Il y a un endroit…

Il y a un endroit dans le désert rempli de routes non goudronnées. Si on a un véhicule 4×4, de l’eau, de la nourriture et du matériel de secours, on peut oser s’y aventurer. Après des kilomètres et kilomètres de désertitude, parfois entrecoupés par la vue d’un ranch ou le passage de barrières anti-vaches, on commence enfin à apercevoir le résultat de million d’années d’érosion fluviatile : un canyon formé de grandes marches descendant vers l’inconnu. Ça et là sur le plateau, on observe des collines en forme de mini volcan et comme de grandes coulées de roches noires recouvrant à moitié les marches du canyon, derniers témoins d’un temps ancien mouvementé lorsqu’il régnait ici une intense activité volcanique il y a seulement quelques dizaines de millions d’années.

Il fut un temps où ce lieu hostile était plus peuplé, voici une école du passé
Roches sédimentaires et coulées de lave

On peut alors s’en tenir à ces vues magnifiques, ce paysage de canyons et de grands plateaux parsemé de plantes désertiques dont on ne connaît le nom. On peut ici profiter ici d’un lever ou d’un coucher de soleil ou même d’une nuitée sous les étoiles. Ici, on a le paysage rien que pour nous, personne dans les kilomètres à la ronde. Il ici règne un calme à entendre bourdonner ses acouphènes. Rien qu’en venant ici, on aura pu profiter d’une denrée qui est rare de nos jours : la « wilderness » à l’état pur.

Lever de soleil ou lever de lune?
C’était le lever de pleine lune, qui commence lentement à illuminer le canyon
Emplacement de camping idéal…

Mais si on veut savoir ce qu’il se trouve au fond de ce canyon, où les coulées de lave vont, et ce qu’il se trouve derrière la prochaine colline, on peut aussi poursuivre notre chemin, perdant de vue ces canyons pour s’enfoncer davantage dans le désert et l’inconnu. La route n’est pas toujours facile et on se demande parfois si on va rester coincés, le véhicule n’étant pas vraiment fait pour ce genre de route, mais il tient bon.

Parfois, comme de bons ricains, on peut rouler jusqu’à très près du bord…

Après des heures passées sans voire âme qui vive, un choc : on aperçoit une bande de terre formant un aérodrome, avec non loin de là un ranch touristique. Quelle vision bizarre de voir tout ça au milieu de nulle part. C’est ici pourtant que des touristes plus fortunés et moins aventureux peuvent se faire déposer en avion, d’où ils peuvent ensuite enfourcher un cheval ou grimper dans un hélicoptère pour découvrir les environs. Trop facile. Aurait-on dû s’en tenir aux vues magnifiques de toute à l’heure et ne pas tenter d’en voir plus, se retrouvant maintenant dans un lieu plus fréquenté ? D’autant plus qu’après le ranch, la route devient plus traître, descendant maintenant dans l’une de ces immenses coulées de lave, les roches volcaniques pointues n’attendant que de crever les pneus du véhicule.

Un avion au milieu de rien
La route avant qu’elle devienne traître

Mais on continue, puisqu’en est venus jusqu’ici, autant aller jusqu’au bout de la route. Les roches volcaniques créent leur propre écosystème et on y trouve un paysage fantaisiste, avec d’énormes cactus parfois plus grands qu’une personne parsemés ça et là, ressemblant à des personnages figés dans le temps.

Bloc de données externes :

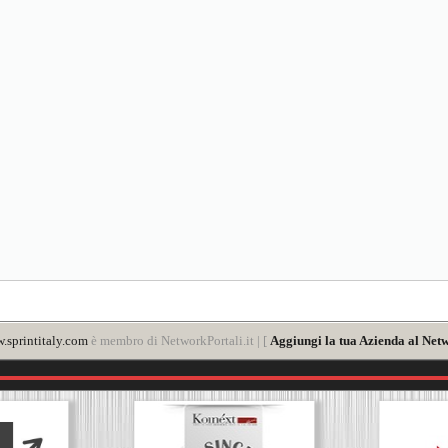
.sprintitaly.com
è membro di NetworkPortali.it | [
Aggiungi la tua Azienda al Netw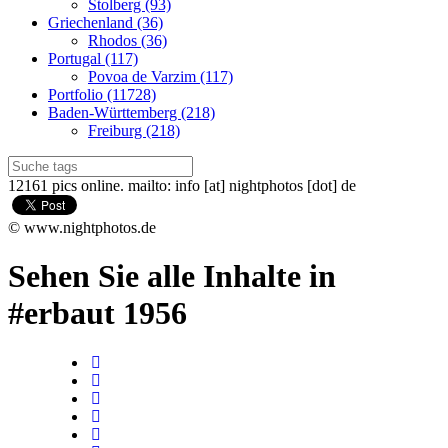
Stolberg (93)
Griechenland (36)
Rhodos (36)
Portugal (117)
Povoa de Varzim (117)
Portfolio (11728)
Baden-Württemberg (218)
Freiburg (218)
12161 pics online. mailto: info [at] nightphotos [dot] de
© www.nightphotos.de
Sehen Sie alle Inhalte in
#erbaut 1956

Et puis soudain, voilà la route qui fait une petite boucle, nous indiquant qu’on ne peut continuer plus loin. Depuis là, on voit la rivière au fond du canyon, 300m plus bas. Si l’on veut rejoindre la rivière, il faudra maintenant arrêter d’être des ricains flemmards et il faudra continuer à pied. Une descente qui en vaut grandement la peine d’ailleurs, là où roches volcaniques et roches sédimentaires se mêlent, et d’où l’on peut observer un mur réellement bizarre rempli d’orgues basaltiques. Finalement, après avoir traversé un champ de cactus, nous voilà enfin parvenus aux eaux boueuses de la rivière Colorado dont on profite de la fraîcheur, avant de remonter au véhicule pour retracer lentement notre route en sens inverse…

La rivière Colorado en contrebas
Vue bizarre de la coulée de lave
Orgues basaltiques!
Derniers obstacles avant la rivière…

Maintenant il est temps de retourner à la réalité, de retrouver les tracas de la vie quotidienne. Mais après cette aventure dans cet endroit magique, on fait désormais partie des rares personnes qui peuvent dire qu’on est descendus en voiture dans le Grand Canyon.